● Extracted text:
########
Rapidly escalating tax debts will receive early attention, and the ATO will be more reluctant to wind up businesses that are still viable.
Accountants and insolvency practitioners expect more boarded-up shops in 2012, indicating the ATO will have its hands full.
In October last year, insolvencies fell for the second consecutive month, but experts dismissed speculation it was a sign of improvement for business.
The number of companies entering administration fell to 843 in October, compared with 991 the month before, according to figures from the Australian Securities and Investments Commission.
However, the 843 administrations represent a 9% surge over the past 12 months, and the second highest number ever recorded for the month of October.
Business failures for the financial year to date (July to October) reached a record high of 3,804 – a 15% jump compared with July to October 2008 when businesses were in the midst of the GFC.
Taylor Woodings partner Quentin Olde says regardless of whether the banks decide to pass on further interest rate cuts, businesses will undoubtedly find it harder to stay afloat in 2012.
“The cost of business credit is going to increase whilst there’s uncertainty in Europe,” he says.
########
● Information provided:
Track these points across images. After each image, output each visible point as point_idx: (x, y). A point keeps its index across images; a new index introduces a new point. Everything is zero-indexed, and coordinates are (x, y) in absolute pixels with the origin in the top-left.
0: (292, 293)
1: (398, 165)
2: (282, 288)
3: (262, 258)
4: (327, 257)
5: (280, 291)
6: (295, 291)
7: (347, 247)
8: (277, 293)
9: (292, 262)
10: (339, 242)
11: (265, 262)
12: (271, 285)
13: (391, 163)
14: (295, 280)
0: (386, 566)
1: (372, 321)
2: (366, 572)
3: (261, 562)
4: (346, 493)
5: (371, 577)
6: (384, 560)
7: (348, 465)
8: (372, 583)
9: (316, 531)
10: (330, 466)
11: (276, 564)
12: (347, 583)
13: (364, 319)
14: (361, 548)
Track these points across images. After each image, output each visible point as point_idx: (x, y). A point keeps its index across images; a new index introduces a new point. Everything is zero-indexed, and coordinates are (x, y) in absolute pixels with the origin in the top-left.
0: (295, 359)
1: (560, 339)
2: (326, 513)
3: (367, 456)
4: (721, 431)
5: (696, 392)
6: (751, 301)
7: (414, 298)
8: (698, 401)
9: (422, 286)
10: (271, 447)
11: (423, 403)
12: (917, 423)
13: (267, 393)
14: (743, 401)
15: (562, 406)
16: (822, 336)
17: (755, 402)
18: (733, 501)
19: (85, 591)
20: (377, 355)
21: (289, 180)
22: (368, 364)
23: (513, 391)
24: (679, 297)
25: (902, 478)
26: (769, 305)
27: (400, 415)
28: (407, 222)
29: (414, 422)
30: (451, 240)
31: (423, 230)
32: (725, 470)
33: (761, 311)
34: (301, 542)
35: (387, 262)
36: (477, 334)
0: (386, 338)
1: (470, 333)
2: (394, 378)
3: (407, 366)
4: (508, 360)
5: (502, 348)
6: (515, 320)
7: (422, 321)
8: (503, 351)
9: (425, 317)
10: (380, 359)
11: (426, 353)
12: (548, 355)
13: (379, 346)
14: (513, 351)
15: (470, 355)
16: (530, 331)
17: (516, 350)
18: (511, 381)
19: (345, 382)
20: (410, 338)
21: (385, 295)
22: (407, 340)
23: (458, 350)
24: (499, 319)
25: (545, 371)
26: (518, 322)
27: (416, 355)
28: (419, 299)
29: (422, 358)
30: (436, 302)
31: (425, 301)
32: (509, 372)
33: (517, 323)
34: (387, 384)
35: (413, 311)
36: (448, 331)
########
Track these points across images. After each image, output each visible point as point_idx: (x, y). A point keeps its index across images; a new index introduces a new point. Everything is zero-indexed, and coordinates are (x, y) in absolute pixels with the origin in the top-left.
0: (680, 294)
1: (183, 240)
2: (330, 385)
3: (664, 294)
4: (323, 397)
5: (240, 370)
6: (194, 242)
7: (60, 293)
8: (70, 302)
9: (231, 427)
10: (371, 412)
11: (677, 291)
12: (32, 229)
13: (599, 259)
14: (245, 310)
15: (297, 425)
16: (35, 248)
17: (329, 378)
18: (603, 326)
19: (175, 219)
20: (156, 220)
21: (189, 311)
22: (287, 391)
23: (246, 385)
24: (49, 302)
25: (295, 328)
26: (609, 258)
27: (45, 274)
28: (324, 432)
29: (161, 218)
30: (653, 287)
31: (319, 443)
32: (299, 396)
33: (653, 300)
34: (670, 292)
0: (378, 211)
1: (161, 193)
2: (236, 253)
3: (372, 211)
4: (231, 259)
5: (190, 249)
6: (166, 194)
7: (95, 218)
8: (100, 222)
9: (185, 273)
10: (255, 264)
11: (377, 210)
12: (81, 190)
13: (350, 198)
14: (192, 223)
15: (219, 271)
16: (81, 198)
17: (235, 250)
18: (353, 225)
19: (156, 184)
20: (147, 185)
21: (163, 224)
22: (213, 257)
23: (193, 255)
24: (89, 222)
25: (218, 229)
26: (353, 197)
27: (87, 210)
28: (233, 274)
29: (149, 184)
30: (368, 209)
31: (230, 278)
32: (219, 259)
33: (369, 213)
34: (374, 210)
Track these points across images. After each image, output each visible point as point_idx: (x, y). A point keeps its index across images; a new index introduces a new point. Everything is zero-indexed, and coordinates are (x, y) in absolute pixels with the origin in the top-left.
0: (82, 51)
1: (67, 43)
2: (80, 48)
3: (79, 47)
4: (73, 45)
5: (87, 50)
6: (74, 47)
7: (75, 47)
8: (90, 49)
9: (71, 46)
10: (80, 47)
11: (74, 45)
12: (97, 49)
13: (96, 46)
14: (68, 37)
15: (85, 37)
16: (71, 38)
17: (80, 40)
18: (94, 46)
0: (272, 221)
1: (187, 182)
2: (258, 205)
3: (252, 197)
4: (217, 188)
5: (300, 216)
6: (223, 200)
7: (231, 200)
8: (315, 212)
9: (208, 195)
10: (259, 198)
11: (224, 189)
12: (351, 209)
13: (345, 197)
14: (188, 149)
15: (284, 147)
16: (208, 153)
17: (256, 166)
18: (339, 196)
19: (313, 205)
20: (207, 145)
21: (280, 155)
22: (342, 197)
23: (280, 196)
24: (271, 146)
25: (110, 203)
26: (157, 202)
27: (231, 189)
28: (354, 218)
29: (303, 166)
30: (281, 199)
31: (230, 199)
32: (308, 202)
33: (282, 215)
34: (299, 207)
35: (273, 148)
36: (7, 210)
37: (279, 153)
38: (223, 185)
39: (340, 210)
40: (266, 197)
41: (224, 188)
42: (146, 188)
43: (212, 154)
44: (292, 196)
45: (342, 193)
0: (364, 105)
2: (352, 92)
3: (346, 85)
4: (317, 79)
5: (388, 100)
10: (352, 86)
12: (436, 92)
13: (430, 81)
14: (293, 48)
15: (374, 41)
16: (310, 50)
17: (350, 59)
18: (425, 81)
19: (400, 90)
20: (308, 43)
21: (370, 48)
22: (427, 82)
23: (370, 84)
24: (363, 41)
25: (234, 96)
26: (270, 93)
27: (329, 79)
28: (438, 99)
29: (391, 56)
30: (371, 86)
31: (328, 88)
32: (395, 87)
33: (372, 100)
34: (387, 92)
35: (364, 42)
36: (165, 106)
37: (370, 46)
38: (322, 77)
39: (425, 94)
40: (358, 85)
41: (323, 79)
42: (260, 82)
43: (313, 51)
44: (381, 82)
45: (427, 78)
########
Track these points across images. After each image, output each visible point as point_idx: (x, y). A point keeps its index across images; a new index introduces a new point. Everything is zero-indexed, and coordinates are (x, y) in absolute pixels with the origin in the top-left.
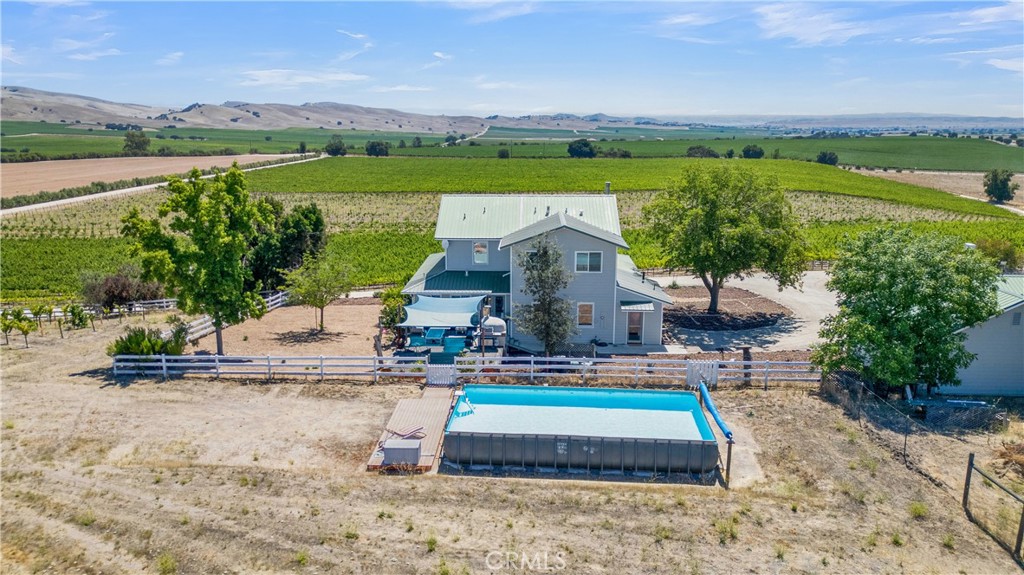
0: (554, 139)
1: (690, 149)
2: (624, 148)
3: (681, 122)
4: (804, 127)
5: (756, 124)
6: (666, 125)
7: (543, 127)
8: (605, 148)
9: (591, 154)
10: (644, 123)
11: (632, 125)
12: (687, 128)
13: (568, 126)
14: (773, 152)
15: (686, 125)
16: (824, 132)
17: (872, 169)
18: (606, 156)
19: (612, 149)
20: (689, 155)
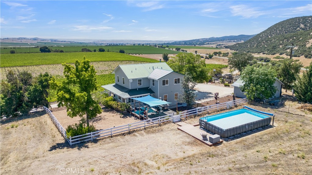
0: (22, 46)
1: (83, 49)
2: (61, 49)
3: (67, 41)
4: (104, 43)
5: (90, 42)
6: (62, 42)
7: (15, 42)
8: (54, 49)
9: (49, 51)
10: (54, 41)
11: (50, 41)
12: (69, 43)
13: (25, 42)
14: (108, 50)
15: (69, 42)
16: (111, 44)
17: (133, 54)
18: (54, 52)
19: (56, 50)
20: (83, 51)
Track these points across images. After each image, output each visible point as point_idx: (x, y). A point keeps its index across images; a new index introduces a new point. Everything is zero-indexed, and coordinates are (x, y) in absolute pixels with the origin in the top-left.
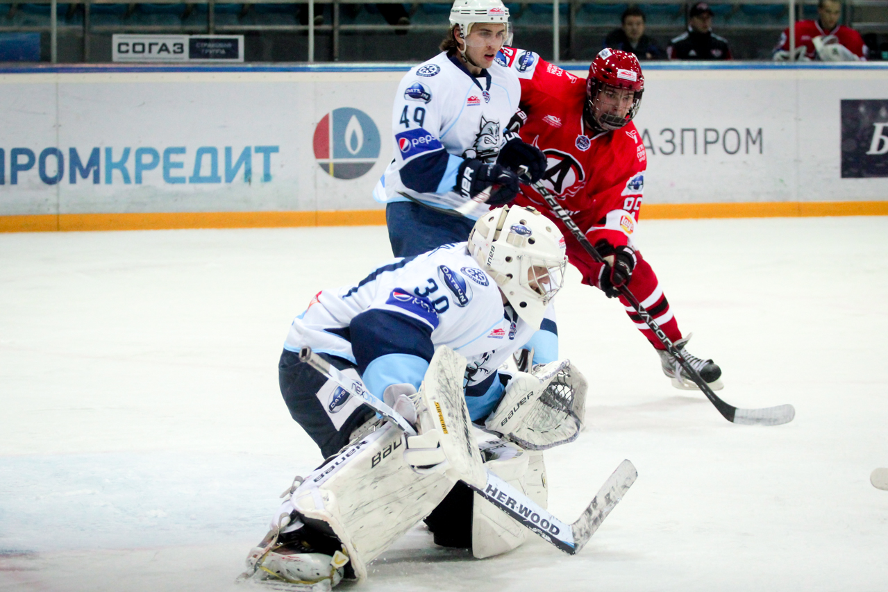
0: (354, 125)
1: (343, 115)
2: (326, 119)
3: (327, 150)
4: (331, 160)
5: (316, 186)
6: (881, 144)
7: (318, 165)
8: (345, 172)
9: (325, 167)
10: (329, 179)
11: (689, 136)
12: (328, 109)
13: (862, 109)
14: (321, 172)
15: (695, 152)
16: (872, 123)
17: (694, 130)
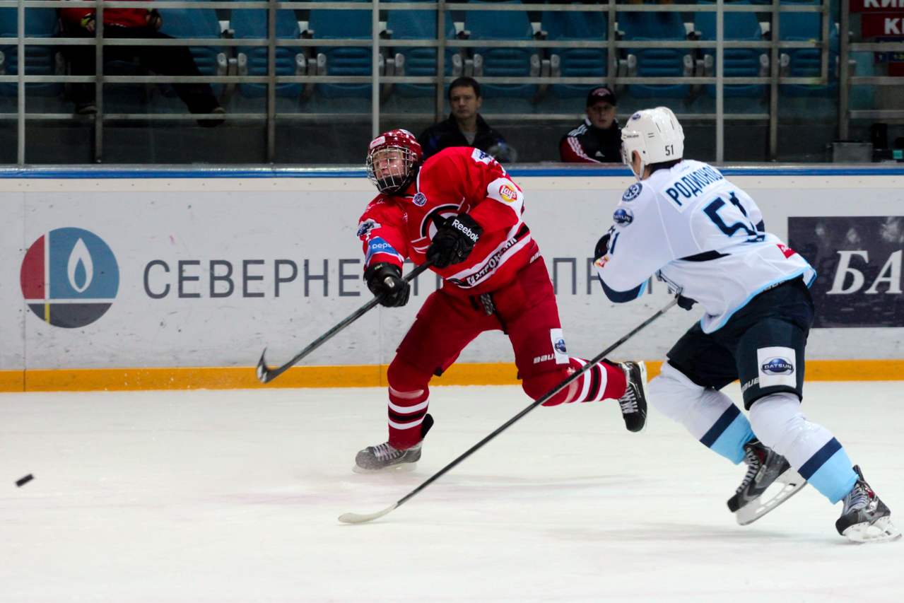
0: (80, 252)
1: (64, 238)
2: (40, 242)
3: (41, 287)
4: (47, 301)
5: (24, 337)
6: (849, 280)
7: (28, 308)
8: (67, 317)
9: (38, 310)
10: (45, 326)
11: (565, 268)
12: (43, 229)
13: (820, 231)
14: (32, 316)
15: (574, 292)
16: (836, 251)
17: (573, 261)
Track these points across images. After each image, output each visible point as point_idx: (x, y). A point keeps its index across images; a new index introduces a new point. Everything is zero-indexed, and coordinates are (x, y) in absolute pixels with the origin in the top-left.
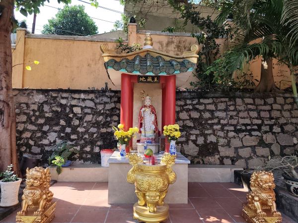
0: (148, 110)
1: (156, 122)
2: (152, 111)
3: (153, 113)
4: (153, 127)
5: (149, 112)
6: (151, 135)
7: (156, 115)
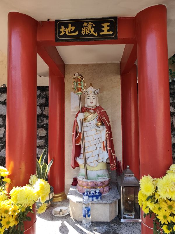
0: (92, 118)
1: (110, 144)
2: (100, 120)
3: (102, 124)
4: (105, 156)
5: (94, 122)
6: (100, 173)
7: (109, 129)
########
● Task requirements:
1 > Determine whether each statement agrees with the passage on business insolvencies, answering yes or no and quoting the words of the passage that decide it.
(a) In October, 843 companies entered administration.
(b) The October figure of 843 administrations was the highest ever recorded for that month.
(c) Experts treated the October fall in insolvencies as a sign of improvement for business.
2 > Carry the passage on business insolvencies forward by writing the part that follows its final sentence.

● Activity answers:
1 >
(a) Yes: "The number of companies entering administration fell to 843 in October"
(b) No: "the second highest number ever recorded for the month of October"
(c) No: "experts dismissed speculation it was a sign of improvement for business"

2 >
“Whilst this uncertainty continues in the global and local economy, we expect there to be [a] continued overall increase… in the insolvency market.”
“They key is to control cashflow and do as much cashflow planning as possible… Try and tackle those things early to fill the gap, whether it be though alternative funding [or other measures].”
“Discuss funding options with your bank early on so you don’t get caught out [because] it will become more difficult to use the ATO as a buffer.”
Similarly, Michael Fingland, managing director of Vantage Performance, says the tax office has held back for the past two years on collecting debts.
“Small businesses are more prone to bad debts than large customers. Watch your customer base like a hawk and stay firm on your credit policies,” Finland told StartupSmart.
“If you’re about to start up or are in the process of starting up, now is the time to think about the business and see whether it really is different to everyone else’s.”
“If you haven’t got a point of difference, it will be much harder to compete. If you’re looking to raise money from banks or investors, focus on that point of difference.”